An anguished bellow echoed. Stella, with a blade in her hand, streaked toward him. She swung for his head. He almost let her take it but ducked and met her challenge blade for blade.
Her strength startled him. Though Reign could see his brother’s training in her skill, her parries were wild and unfocused, easy to deflect. When Thane tried to join their battle, Reign drew a protective bubble around them to keep the others out and disarmed her within two moves. She crumpled to her knees and her chin buried in her chest. Wails tore from her throat.
“Kill me.” She lifted her head. Stormy gray eyes blazed at him.
Alamut’s yell drew his attention. Thane had managed to wound him while Hector hammered against the shield protecting him and Stella. Then Alamut vanished. Reign had to follow or risk losing his chance to save Alexis.
“Forgive me,” he pleaded, gazing down into Stella’s desolate face.
“Never!”
The word trailed after him as he flashed away.
CHAPTER THIRTY-NINE
Someone must have taken a bat and beaten every square inch of her body because all of her hurt. Yet all her aches paled in comparison to the hole in her heart.

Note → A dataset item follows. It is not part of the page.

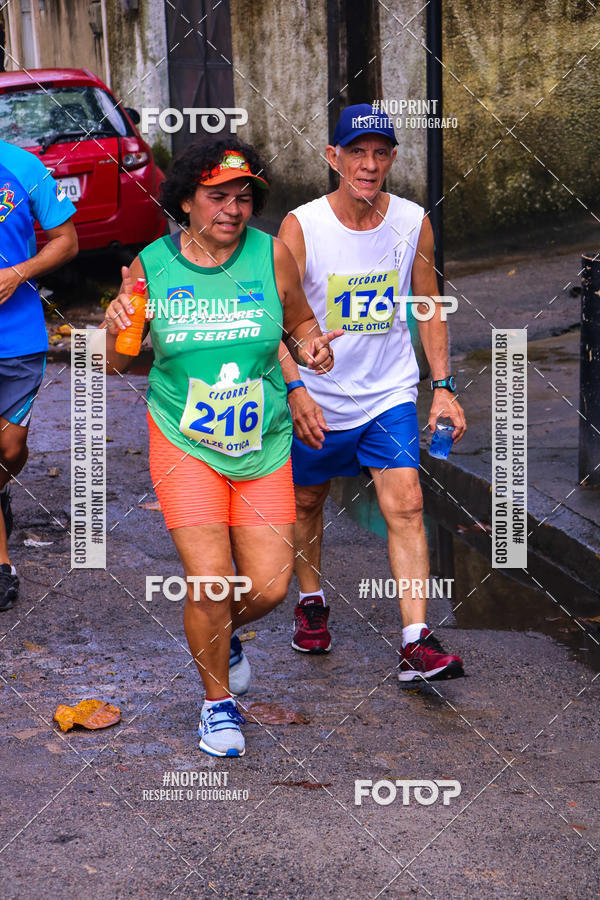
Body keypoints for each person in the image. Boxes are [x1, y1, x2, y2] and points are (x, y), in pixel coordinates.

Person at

Alexis blinked until her blurry vision cleared, though that still didn’t help clarify her situation.
Where am I?
Flat on her back and staring straight ahead, the ceiling above her belonged in a mausoleum. All white marble threaded with veins of gold that seemed to resemble the noon sun, with clouds wafting by, and birds soaring between them.
Am I dead?
Alexis inhaled quickly and choked on the strange smelling air. Sulfur—she had just breathed in the poisonous gas. She groaned. The dead didn’t breathe and they didn’t hurt. She rose and a bout of nausea knocked her flat. At least the bed she lay on cushioned her comfortably. Pieces of memories flashed behind her closed eyelids. The battle with the quimaera, the death of Ruthless, and Reign—how could he? The ache in the center of her chest spread.